We can observe the mean on top of the time series:

# Display the time series 
glc.ts.plt <- ggplot(data = glc, aes(x = as_datetime(datetime), y = glucose)) + 
  geom_line(color = "#00AFBB") +
  geom_hline(yintercept =  mean(glc$glucose)) # Add an horizontal line : the mean
print(glc.ts.plt)

Or simultaneously with its distplot:

# Generate a histogram with a density estimate
glc.dist.plt <- ggplot(glc, aes(x=glucose)) +
  geom_histogram(aes(y=..density..), colour="black", bins=18) +
    geom_density(alpha=.2, fill="blue") +
    geom_vline(xintercept = mean(glc$glucose)) # Add a vertical line : the mean
print(glc.dist.plt)

Autocovariance function

This is crucial tool for time series analysis. It measures the linear dependence between two points on the same time series, observed at different times. It is mathematically defined as the following second moment product. Notice how once again, the subscript in \(\gamma_{x}\) just denotes the time series thus becomming redundant at times.
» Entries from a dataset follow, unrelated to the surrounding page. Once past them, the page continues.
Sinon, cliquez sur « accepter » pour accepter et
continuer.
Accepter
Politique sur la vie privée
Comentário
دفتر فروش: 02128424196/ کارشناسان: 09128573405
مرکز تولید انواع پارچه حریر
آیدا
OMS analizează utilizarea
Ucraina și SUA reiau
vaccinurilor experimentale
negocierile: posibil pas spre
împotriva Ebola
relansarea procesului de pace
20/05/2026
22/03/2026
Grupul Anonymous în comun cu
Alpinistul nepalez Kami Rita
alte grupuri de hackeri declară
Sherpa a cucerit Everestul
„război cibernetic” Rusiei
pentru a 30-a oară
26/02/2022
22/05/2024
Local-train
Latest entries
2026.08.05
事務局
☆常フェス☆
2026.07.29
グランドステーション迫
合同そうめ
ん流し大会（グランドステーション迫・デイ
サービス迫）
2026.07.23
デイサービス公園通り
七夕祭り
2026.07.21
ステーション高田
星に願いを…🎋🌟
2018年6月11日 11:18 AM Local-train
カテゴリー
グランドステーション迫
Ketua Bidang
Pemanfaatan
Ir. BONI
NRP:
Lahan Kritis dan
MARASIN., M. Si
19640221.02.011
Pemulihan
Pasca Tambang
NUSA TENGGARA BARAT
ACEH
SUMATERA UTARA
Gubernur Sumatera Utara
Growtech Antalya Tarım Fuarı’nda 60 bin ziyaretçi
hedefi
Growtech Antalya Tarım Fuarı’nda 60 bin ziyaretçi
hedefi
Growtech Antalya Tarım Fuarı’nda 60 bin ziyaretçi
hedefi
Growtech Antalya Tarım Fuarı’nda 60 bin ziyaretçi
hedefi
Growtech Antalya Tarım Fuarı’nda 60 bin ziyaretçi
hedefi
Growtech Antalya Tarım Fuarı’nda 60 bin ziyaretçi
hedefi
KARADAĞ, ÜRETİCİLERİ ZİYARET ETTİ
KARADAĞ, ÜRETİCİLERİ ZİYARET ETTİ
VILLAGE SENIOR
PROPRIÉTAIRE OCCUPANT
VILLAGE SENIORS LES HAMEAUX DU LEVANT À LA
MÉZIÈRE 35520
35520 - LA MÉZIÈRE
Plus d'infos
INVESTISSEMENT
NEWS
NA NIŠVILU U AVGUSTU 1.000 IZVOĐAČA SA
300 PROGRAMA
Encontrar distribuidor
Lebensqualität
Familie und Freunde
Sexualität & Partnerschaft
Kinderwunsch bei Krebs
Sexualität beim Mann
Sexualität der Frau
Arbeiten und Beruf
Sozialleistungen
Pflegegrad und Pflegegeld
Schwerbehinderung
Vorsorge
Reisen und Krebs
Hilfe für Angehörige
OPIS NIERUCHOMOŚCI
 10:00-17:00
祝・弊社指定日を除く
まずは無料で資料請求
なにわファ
\[ \gamma_{x}(s, t) = cov(x_{s}, x_{t}) = E[(x_{s} - \mu_{s})(x_{t} - \mu_{t})] \]

From here it follows, that for \(s = t\), autocovariance reduces to the (assumed finite) variance:

\[ \gamma_{x}(t,t) = E[(x_{t} - \mu_{t})^{2}] = var(x_{t}) \]

Note that \(\gamma_{x}(s,t) = 0\) implies that \(x_{s}\) and \(x_{t}\) are not linearly related, but some other form of dependence may exist. However, if these are bivariate normal, \(\gamma_{x}(s,t) = 0\) ensures their independence.

Just as we did with the mean, we define the sample autocovariance function:

\[ \hat{\gamma}(h) = n^{-1}\sum_{t=1}^{n-h}(x_{t+h} - \bar{x})(x_{t} - \bar{x}) \] Note that this deffinition has be simplified to be a function of the distance \(h = | s - t |\) rather than the positions \(t\), \(s\) themselves. Calulating the sample autocovariance function is rather simple in R, as shown by the following example:

acf(glc$glucose, type = c("covariance"))

Autocorrelation function (ACF)

As we remember from our statistics lectures, correlation measures linear predictability. In this case, we get a notion of how predicatble the time series is a time \(t\), i.e. \(x_{t}\), using only the value \(x_{s}\). Hence we have a rough idea of the ability to forecast the series at time \(t\) using the value at time \(s\).

\[ \rho(s, t) = \frac{\gamma(s, t)}{\sqrt{\gamma(s,s)\gamma(t,t) }} \] One can show that the ACF is bounded using the Cauchy-Schwarz inequality which implies the following:

\[ |\gamma(s, t)|^{2} \leq \gamma(s,s) \gamma(t, t) \;\;\; \longrightarrow \;\;\; -1 \leq \rho(s, t) \leq 1 \]

Analogously to the definition of the sample autocovariance function, we can construct the definition for the sample autocorrelation function as follows:

\[ \hat{\rho}(h) = \frac{\hat{\gamma}(h)}{\hat{\gamma}(0)} \]

ggAcf(glc$glucose, type = c("correlation"))

Cross-covariance function

As its name implies, this function expresses the covariance between two time series.

\[ \gamma_{xy}(s, t) = cov(x_{s}, y_{t}) = E[(x_{s} - \mu_{xs})(y_{t} - \mu_{yt})] \]

Analogously, wa have the sample cross-covariance function. Note that we continue to use the simplification \(h = | s - t |\), so we’re taking lags instead of the positions.

\[ \hat{\gamma}_{xy}(h) = n^{-1}\sum_{t=1}^{n-h}(x_{t+h} - \bar{x})(y_{t} - \bar{y}) \]

#diab <- read_csv("../data/multivariate_diabetic_week.csv")
diab <- read_csv(config$data$build$weekly_multiv_diabetic)
## Parsed with column specification:
## cols(
##   datetime = col_datetime(format = ""),
##   glucose = col_double(),
##   ratio = col_double(),
##   basal = col_double()
## )
#diab$datetime <- sapply(diab$datetime, as_datetime)
mean(diab$glucose)
## [1] 140.2943
par(mfrow=c(1,2))
acf(diab$glucose, 180, main="Glycaemia")
acf(diab$basal, 180, main="Basal Insulin Dose")

ccf(diab$glucose, diab$basal, 240, main="Glycaemia vs Basal Insulin Dose", ylab="CCF")